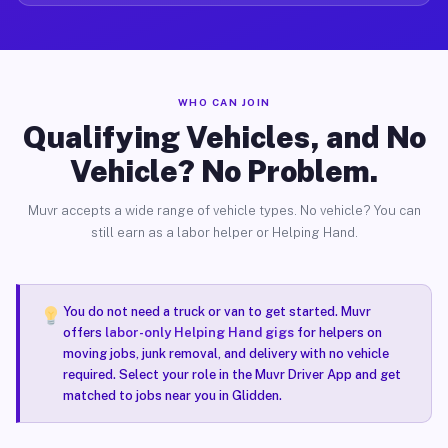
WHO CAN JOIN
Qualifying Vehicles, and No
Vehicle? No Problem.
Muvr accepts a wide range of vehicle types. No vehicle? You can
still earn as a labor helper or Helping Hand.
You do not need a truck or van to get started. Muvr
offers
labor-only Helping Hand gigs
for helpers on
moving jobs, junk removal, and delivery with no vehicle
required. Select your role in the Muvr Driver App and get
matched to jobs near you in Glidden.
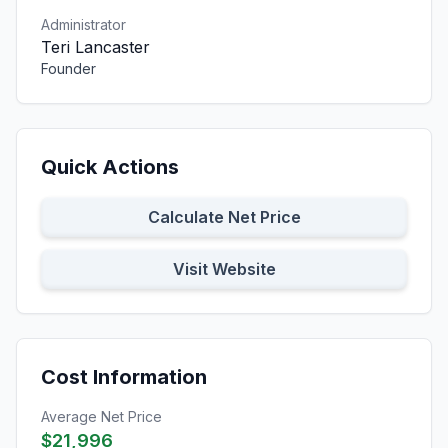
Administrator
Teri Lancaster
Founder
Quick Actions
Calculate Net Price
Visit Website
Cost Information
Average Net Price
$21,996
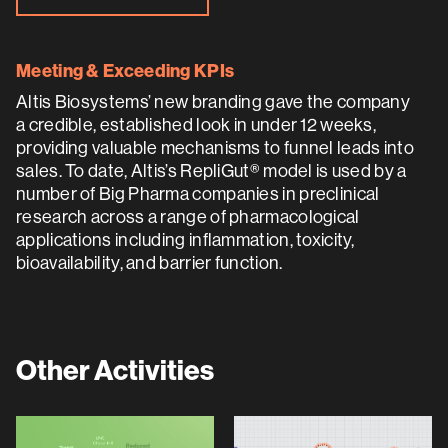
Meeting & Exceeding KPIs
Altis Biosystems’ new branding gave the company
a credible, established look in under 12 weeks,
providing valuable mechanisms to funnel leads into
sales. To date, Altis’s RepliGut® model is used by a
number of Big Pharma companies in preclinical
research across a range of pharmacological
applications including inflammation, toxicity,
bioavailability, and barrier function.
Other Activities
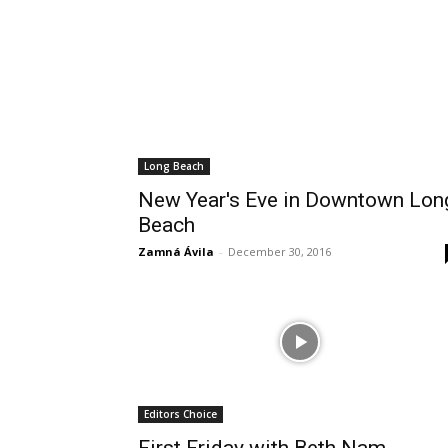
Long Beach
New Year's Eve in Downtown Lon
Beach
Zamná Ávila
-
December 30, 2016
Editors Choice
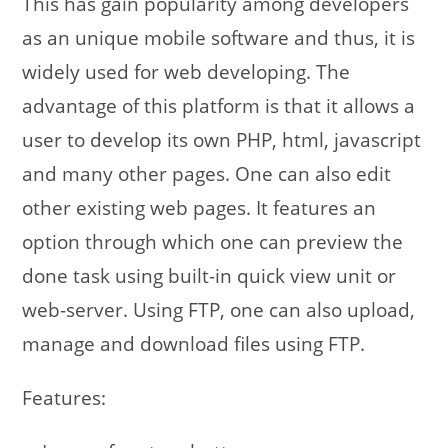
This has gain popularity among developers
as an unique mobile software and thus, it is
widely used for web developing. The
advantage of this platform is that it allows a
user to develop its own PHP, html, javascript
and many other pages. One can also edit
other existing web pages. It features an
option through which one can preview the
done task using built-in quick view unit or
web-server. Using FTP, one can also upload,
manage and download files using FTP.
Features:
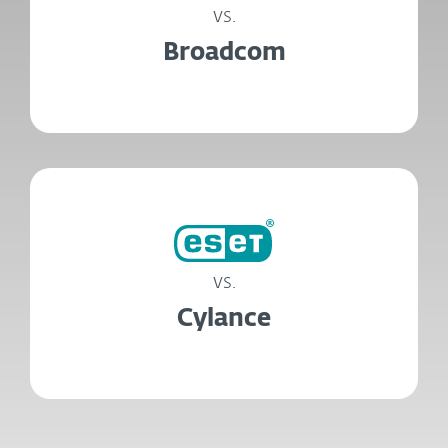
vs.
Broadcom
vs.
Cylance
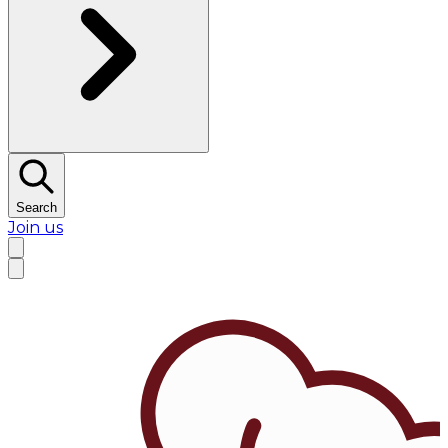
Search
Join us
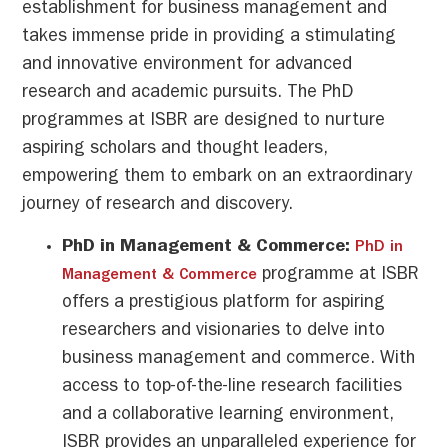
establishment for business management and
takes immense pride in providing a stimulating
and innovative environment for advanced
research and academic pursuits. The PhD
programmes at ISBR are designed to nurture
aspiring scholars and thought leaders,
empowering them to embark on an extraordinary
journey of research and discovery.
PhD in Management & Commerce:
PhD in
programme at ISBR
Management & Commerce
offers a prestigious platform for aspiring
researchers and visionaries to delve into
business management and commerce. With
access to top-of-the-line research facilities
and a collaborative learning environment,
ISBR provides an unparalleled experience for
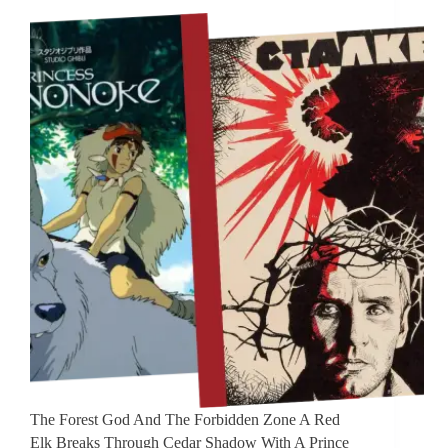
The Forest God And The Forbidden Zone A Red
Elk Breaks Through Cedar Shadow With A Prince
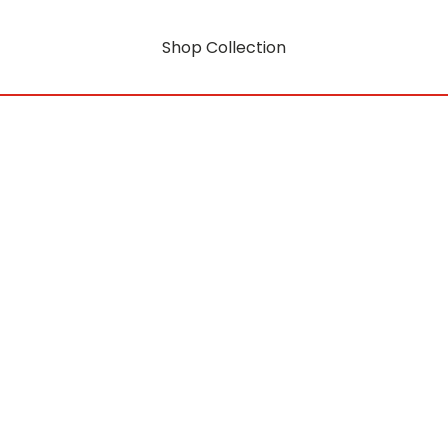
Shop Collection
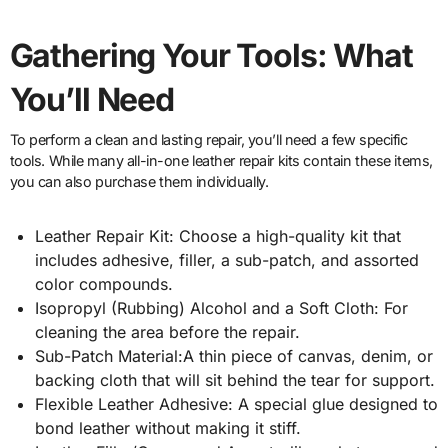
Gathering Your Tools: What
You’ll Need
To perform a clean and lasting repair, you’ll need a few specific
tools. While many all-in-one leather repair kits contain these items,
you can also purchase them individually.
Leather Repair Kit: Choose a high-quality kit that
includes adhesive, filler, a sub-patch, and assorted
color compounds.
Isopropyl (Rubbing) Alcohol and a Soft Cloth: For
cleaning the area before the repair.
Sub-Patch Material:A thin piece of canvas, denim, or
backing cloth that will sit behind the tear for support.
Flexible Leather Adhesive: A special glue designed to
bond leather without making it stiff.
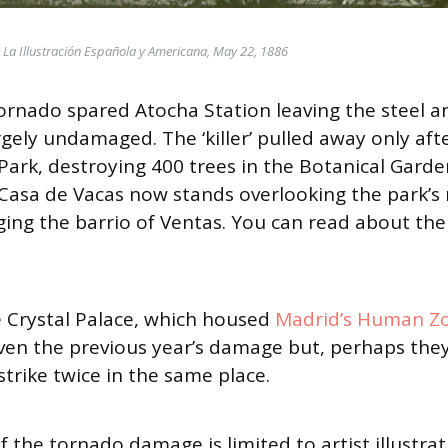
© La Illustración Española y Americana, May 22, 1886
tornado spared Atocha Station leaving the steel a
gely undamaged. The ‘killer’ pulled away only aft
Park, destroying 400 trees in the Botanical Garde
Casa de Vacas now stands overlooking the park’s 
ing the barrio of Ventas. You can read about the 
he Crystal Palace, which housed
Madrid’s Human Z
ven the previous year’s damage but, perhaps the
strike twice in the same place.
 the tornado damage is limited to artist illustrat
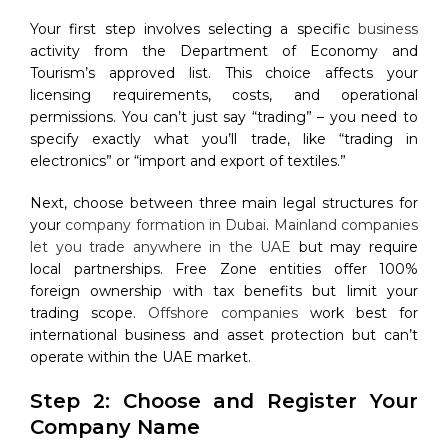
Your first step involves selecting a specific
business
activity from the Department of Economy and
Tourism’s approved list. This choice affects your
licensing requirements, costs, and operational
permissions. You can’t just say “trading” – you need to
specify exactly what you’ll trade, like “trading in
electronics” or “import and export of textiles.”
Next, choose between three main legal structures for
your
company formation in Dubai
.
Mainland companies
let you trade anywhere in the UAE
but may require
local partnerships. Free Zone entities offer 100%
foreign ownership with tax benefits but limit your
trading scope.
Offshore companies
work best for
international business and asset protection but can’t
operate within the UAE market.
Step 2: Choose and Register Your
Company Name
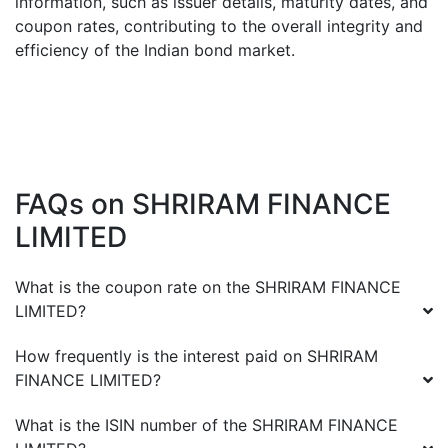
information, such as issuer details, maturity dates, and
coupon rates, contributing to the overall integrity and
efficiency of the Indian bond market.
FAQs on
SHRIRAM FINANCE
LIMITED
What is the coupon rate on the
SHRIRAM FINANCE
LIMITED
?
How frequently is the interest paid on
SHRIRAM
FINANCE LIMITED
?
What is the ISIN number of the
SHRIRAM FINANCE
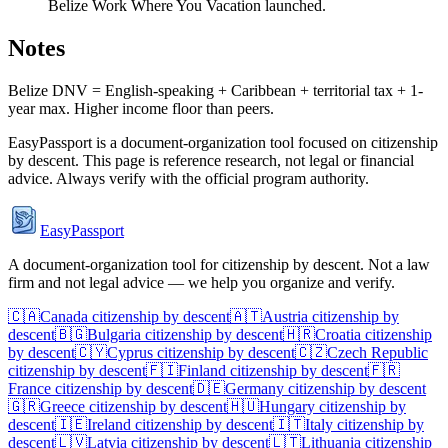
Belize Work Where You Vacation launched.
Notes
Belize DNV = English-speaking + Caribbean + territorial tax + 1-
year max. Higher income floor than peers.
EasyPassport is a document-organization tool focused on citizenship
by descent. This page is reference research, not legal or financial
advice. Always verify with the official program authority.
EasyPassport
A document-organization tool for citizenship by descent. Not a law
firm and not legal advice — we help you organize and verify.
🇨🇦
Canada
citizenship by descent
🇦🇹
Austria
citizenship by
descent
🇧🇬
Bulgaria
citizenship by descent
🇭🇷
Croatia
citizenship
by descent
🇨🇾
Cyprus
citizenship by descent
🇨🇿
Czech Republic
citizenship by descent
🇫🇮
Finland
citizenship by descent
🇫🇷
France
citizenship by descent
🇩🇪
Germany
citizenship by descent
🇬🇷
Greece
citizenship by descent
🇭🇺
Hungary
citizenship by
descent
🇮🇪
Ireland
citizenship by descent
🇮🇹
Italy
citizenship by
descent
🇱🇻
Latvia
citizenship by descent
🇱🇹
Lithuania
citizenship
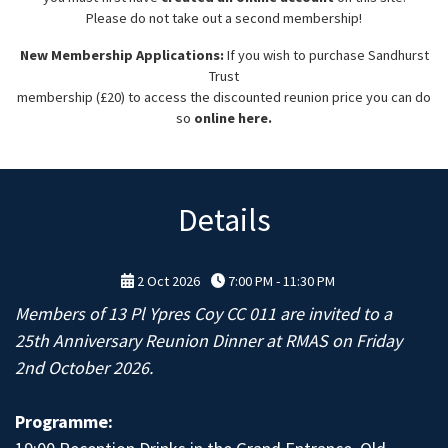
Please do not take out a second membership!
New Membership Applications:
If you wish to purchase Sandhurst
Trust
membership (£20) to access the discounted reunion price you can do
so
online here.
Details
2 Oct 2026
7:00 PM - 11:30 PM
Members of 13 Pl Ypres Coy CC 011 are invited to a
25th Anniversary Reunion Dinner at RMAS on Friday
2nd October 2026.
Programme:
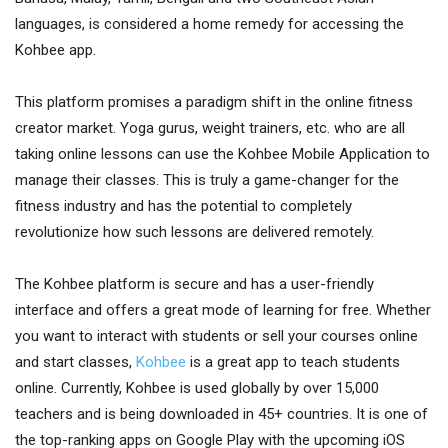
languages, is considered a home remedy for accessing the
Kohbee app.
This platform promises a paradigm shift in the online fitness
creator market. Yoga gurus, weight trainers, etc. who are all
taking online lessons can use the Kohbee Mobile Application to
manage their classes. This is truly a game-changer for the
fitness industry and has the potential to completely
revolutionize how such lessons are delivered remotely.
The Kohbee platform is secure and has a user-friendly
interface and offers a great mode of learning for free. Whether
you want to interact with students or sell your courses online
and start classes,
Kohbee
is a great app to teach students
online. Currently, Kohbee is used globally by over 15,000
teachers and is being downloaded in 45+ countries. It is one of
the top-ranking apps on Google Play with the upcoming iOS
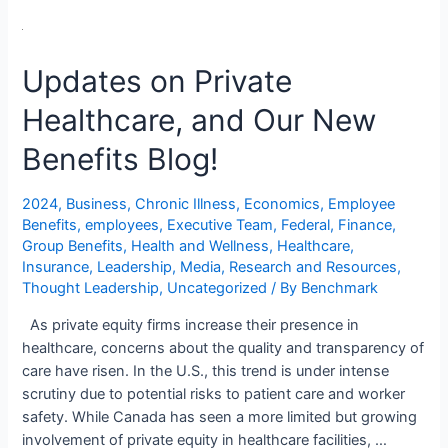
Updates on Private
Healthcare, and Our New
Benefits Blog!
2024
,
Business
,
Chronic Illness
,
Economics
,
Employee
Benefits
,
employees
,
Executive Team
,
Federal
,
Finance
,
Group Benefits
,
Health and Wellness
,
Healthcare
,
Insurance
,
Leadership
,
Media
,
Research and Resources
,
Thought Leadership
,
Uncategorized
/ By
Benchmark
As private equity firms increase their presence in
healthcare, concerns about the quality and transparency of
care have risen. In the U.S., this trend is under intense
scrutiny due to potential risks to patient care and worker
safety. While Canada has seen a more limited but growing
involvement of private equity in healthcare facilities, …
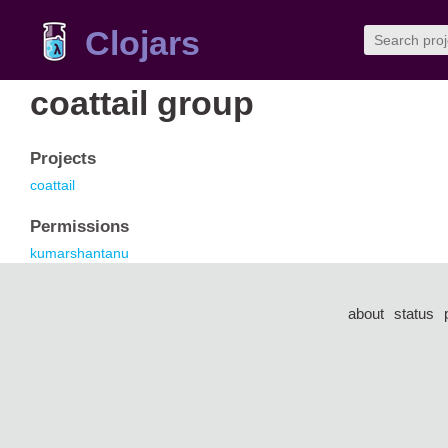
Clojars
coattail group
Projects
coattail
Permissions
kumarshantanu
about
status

---+---

■ The problem
Repeat the lines above precisely and skip every picture.

■ Answer to this exercise
WHO CAN JOIN
Qualifying Vehicles, and No
Vehicle? No Problem.
Muvr accepts a wide range of vehicle types. No vehicle? You can
still earn as a labor helper or Helping Hand.
You do not need a truck or van to get started. Muvr
offers
labor-only Helping Hand gigs
for helpers on
moving jobs, junk removal, and delivery with no vehicle
required. Select your role in the Muvr Driver App and get
matched to jobs near you in Glidden.
Administrator
Teri Lancaster
Founder
Quick Actions
Calculate Net Price
Visit Website
Cost Information
Average Net Price
$21,996
Meeting & Exceeding KPIs
Altis Biosystems’ new branding gave the company
a credible, established look in under 12 weeks,
providing valuable mechanisms to funnel leads into
sales. To date, Altis’s RepliGut® model is used by a
number of Big Pharma companies in preclinical
research across a range of pharmacological
applications including inflammation, toxicity,
bioavailability, and barrier function.
Other Activities
Long Beach
New Year's Eve in Downtown Lon
Beach
Zamná Ávila
-
December 30, 2016
Editors Choice
This has gain popularity among developers
as an unique mobile software and thus, it is
widely used for web developing. The
advantage of this platform is that it allows a
user to develop its own PHP, html, javascript
and many other pages. One can also edit
other existing web pages. It features an
option through which one can preview the
done task using built-in quick view unit or
web-server. Using FTP, one can also upload,
manage and download files using FTP.
Features:
vs.
Broadcom
vs.
Cylance
Search
Join us
establishment for business management and
takes immense pride in providing a stimulating
and innovative environment for advanced
research and academic pursuits. The PhD
programmes at ISBR are designed to nurture
aspiring scholars and thought leaders,
empowering them to embark on an extraordinary
journey of research and discovery.
PhD in Management & Commerce:
PhD in
programme at ISBR
Management & Commerce
offers a prestigious platform for aspiring
researchers and visionaries to delve into
business management and commerce. With
access to top-of-the-line research facilities
and a collaborative learning environment,
ISBR provides an unparalleled experience for
The Forest God And The Forbidden Zone A Red
Elk Breaks Through Cedar Shadow With A Prince
Shop Collection
Gathering Your Tools: What
You’ll Need
To perform a clean and lasting repair, you’ll need a few specific
tools. While many all-in-one leather repair kits contain these items,
you can also purchase them individually.
Leather Repair Kit: Choose a high-quality kit that
includes adhesive, filler, a sub-patch, and assorted
color compounds.
Isopropyl (Rubbing) Alcohol and a Soft Cloth: For
cleaning the area before the repair.
Sub-Patch Material:A thin piece of canvas, denim, or
backing cloth that will sit behind the tear for support.
Flexible Leather Adhesive: A special glue designed to
bond leather without making it stiff.
© La Illustración Española y Americana, May 22, 1886
tornado spared Atocha Station leaving the steel a
gely undamaged. The ‘killer’ pulled away only aft
Park, destroying 400 trees in the Botanical Garde
Casa de Vacas now stands overlooking the park’s 
ing the barrio of Ventas. You can read about the 
he Crystal Palace, which housed
Madrid’s Human Z
ven the previous year’s damage but, perhaps the
strike twice in the same place.
 the tornado damage is limited to artist illustrat
Your first step involves selecting a specific
business
activity from the Department of Economy and
Tourism’s approved list. This choice affects your
licensing requirements, costs, and operational
permissions. You can’t just say “trading” – you need to
specify exactly what you’ll trade, like “trading in
electronics” or “import and export of textiles.”
Next, choose between three main legal structures for
your
company formation in Dubai
.
Mainland companies
let you trade anywhere in the UAE
but may require
local partnerships. Free Zone entities offer 100%
foreign ownership with tax benefits but limit your
trading scope.
Offshore companies
work best for
international business and asset protection but can’t
operate within the UAE market.
Step 2: Choose and Register Your
Company Name
information, such as issuer details, maturity dates, and
coupon rates, contributing to the overall integrity and
efficiency of the Indian bond market.
FAQs on
SHRIRAM FINANCE
LIMITED
What is the coupon rate on the
SHRIRAM FINANCE
LIMITED
?
How frequently is the interest paid on
SHRIRAM
FINANCE LIMITED
?
What is the ISIN number of the
SHRIRAM FINANCE
Belize Work Where You Vacation launched.
Notes
Belize DNV = English-speaking + Caribbean + territorial tax + 1-
year max. Higher income floor than peers.
EasyPassport is a document-organization tool focused on citizenship
by descent. This page is reference research, not legal or financial
advice. Always verify with the official program authority.
EasyPassport
A document-organization tool for citizenship by descent. Not a law
firm and not legal advice — we help you organize and verify.
🇨🇦
Canada
citizenship by descent
🇦🇹
Austria
citizenship by
descent
🇧🇬
Bulgaria
citizenship by descent
🇭🇷
Croatia
citizenship
by descent
🇨🇾
Cyprus
citizenship by descent
🇨🇿
Czech Republic
citizenship by descent
🇫🇮
Finland
citizenship by descent
🇫🇷
France
citizenship by descent
🇩🇪
Germany
citizenship by descent
🇬🇷
Greece
citizenship by descent
🇭🇺
Hungary
citizenship by
descent
🇮🇪
Ireland
citizenship by descent
🇮🇹
Italy
citizenship by
descent
🇱🇻
Latvia
citizenship by descent
🇱🇹
Lithuania
citizenship
Please do not take out a second membership!
New Membership Applications:
If you wish to purchase Sandhurst
Trust
membership (£20) to access the discounted reunion price you can do
so
online here.
Details
2 Oct 2026
7:00 PM - 11:30 PM
Members of 13 Pl Ypres Coy CC 011 are invited to a
25th Anniversary Reunion Dinner at RMAS on Friday
2nd October 2026.
Programme:
languages, is considered a home remedy for accessing the
Kohbee app.
This platform promises a paradigm shift in the online fitness
creator market. Yoga gurus, weight trainers, etc. who are all
taking online lessons can use the Kohbee Mobile Application to
manage their classes. This is truly a game-changer for the
fitness industry and has the potential to completely
revolutionize how such lessons are delivered remotely.
The Kohbee platform is secure and has a user-friendly
interface and offers a great mode of learning for free. Whether
you want to interact with students or sell your courses online
and start classes,
Kohbee
is a great app to teach students
online. Currently, Kohbee is used globally by over 15,000
teachers and is being downloaded in 45+ countries. It is one of
the top-ranking apps on Google Play with the upcoming iOS
Updates on Private
Healthcare, and Our New
Benefits Blog!
2024
,
Business
,
Chronic Illness
,
Economics
,
Employee
Benefits
,
employees
,
Executive Team
,
Federal
,
Finance
,
Group Benefits
,
Health and Wellness
,
Healthcare
,
Insurance
,
Leadership
,
Media
,
Research and Resources
,
Thought Leadership
,
Uncategorized
/ By
Benchmark
As private equity firms increase their presence in
healthcare, concerns about the quality and transparency of
care have risen. In the U.S., this trend is under intense
scrutiny due to potential risks to patient care and worker
safety. While Canada has seen a more limited but growing
involvement of private equity in healthcare facilities, …
Clojars
coattail group
Projects
coattail
Permissions
kumarshantanu
about
status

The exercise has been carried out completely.